The modernization of 2G, 3G, and 4G equipment with energy-efficient Single RAN software and hardware compensates for the energy consumption of new 5G radio sites, resulting in a 46% reduction in energy consumption, as proven in Nokia’s People and Planet report of 2022.
AI: The Game Changer
Nokia’s AVA Artificial Intelligence (AI), a blend of telco expertise and intelligent automation, predicts optimal times for implementing energy-saving actions.This technology ensures a delicate balance between energy conservation and network performance, guaranteeing an uninterrupted customer experience.
Moreover, Nokia’s AVA Energy Efficiency AI supports multi-vendor capabilities, so savings apply not just to the equipment of a single RAN vendor (Radio Access Network), but for the whole RAN network. It provides a holistic, overarching approach to energy savings on active and passive equipment, with the unique ability to maintain the required balance between energy consumption and network performance and growth, ensuring the customer’s quality of experience is not impacted.
AI will play an important role in reducing CO2 emissions and lowering network energy costs across new applications without having an impact on network performance or customer experience. In fact, it provides a real-world immediate opportunity for cost savings.
Nokia’s energy saving solutions will help our customers concretely reduce carbon emissions across their value chain. In fact, in addition to new energysaving features for network equipment, we also introduced a radio network software feature that helps reduce the energy consumption of mobile devices. This can make a big difference when our customers are reporting their Scope 1, 2 and 3 emissions.
CSPs must prioritise sustainability and reduce their carbon footprint. By optimizing network infrastructure, improving energy management practices, and leveraging software solutions, we can pave the way for a greener and more sustainable telecom industry.
Setting Ambitious Targets
At Nokia, we understand the urgency of the climate crisis. We’ve set our sights on substantial reductions in greenhouse gas (GHG) emissions. Through the Science Based Targets initiative (SBTi), we’ve committed to reducing our GHG emissions by 50% between 2019 and 2030 across our entire value chain (Scope 1, 2, and 3). To put this into action, we’ve pledged to have 100% renewable electricity powering our facilities by 2025, aligning ourselves with the RE100 initiative. Moreover, we’re working closely with our main final assembly suppliers, encouraging them to achieve zero GHG emissions by 2030 for the portion of their manufacturing attributed to Nokia. These targets reflect our dedication to a greener future.

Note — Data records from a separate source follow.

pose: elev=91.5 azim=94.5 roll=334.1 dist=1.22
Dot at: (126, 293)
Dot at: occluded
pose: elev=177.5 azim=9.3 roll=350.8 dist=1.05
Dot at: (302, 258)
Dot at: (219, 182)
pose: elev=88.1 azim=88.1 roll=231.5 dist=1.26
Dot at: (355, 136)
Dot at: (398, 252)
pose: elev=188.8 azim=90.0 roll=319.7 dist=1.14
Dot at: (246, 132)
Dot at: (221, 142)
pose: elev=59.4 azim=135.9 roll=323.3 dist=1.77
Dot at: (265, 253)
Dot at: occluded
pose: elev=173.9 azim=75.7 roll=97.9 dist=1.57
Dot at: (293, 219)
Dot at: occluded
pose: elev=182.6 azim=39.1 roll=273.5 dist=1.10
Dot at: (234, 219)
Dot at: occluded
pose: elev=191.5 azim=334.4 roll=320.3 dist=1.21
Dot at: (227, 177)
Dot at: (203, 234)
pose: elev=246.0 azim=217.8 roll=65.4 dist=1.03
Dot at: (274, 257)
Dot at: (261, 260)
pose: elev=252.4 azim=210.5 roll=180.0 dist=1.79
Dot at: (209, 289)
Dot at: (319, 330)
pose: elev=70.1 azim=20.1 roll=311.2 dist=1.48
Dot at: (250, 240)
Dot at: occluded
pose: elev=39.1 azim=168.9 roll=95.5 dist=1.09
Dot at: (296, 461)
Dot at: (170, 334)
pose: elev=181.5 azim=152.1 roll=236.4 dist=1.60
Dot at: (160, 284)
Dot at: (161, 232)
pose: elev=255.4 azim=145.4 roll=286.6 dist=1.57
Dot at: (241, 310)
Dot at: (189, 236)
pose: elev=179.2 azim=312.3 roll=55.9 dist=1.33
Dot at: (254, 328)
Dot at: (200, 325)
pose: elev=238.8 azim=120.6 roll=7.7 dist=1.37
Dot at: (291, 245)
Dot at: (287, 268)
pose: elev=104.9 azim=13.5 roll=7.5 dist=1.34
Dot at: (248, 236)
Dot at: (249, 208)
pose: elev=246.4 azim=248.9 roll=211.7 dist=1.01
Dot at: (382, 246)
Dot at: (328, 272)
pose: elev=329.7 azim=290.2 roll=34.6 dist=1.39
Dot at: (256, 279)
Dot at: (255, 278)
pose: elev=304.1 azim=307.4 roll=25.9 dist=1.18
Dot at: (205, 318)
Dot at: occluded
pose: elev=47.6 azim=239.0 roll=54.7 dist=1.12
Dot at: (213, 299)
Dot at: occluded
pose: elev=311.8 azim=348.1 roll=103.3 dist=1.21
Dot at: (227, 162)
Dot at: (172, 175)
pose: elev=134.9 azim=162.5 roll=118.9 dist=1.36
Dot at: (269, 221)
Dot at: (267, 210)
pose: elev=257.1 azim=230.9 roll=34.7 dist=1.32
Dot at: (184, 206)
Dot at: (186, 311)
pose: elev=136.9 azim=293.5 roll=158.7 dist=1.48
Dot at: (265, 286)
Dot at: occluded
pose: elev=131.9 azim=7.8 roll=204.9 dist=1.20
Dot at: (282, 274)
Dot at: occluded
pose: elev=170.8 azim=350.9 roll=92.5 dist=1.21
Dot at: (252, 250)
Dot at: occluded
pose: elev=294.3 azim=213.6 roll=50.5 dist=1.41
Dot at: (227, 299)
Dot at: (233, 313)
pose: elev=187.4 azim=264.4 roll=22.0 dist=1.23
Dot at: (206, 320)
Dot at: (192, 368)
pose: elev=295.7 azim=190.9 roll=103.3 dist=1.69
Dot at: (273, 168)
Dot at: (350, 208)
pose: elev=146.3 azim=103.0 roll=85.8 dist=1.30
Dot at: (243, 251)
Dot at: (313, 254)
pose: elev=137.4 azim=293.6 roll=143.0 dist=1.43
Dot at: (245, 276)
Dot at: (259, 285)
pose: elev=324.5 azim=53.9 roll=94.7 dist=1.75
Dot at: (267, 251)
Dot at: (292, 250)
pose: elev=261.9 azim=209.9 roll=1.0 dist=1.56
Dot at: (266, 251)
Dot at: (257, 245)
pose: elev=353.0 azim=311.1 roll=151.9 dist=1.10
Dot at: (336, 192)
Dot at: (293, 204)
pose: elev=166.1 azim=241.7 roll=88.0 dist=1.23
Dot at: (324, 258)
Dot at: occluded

Digitalization: A Force for Good
Beyond minimizing our own footprint, Nokia believes in the power of digitalization to transform industries and promote sustainability. We’re pioneering solutions like precision farming, leveraging 5G, wireless remote monitoring, private networks, digital sensors, and AI-based analytics to revolutionize agriculture. The impact is staggering - increased yields, reduced costs, and significant water savings. Imagine the potential: if 15-25% of all farms adopted precision farming by 2030, we could see a substantial increase in yields, massive cost savings, and a significant reduction in water usage.
But our efforts don’t end in agriculture. At Nokia, we’re developing solutions that facilitate improved decarbonization, productivity, resource efficiency, and safety across various industries and cities.
In essence, Nokia’s commitment to sustainability isn’t just a pledge; it’s a movement towards a greener, more connected future. As Nokia, we continue to innovate and drive change, and we invite the world to join us in this endeavour. Together, we can create a tomorrow where technology doesn’t just connect us; it sustains us.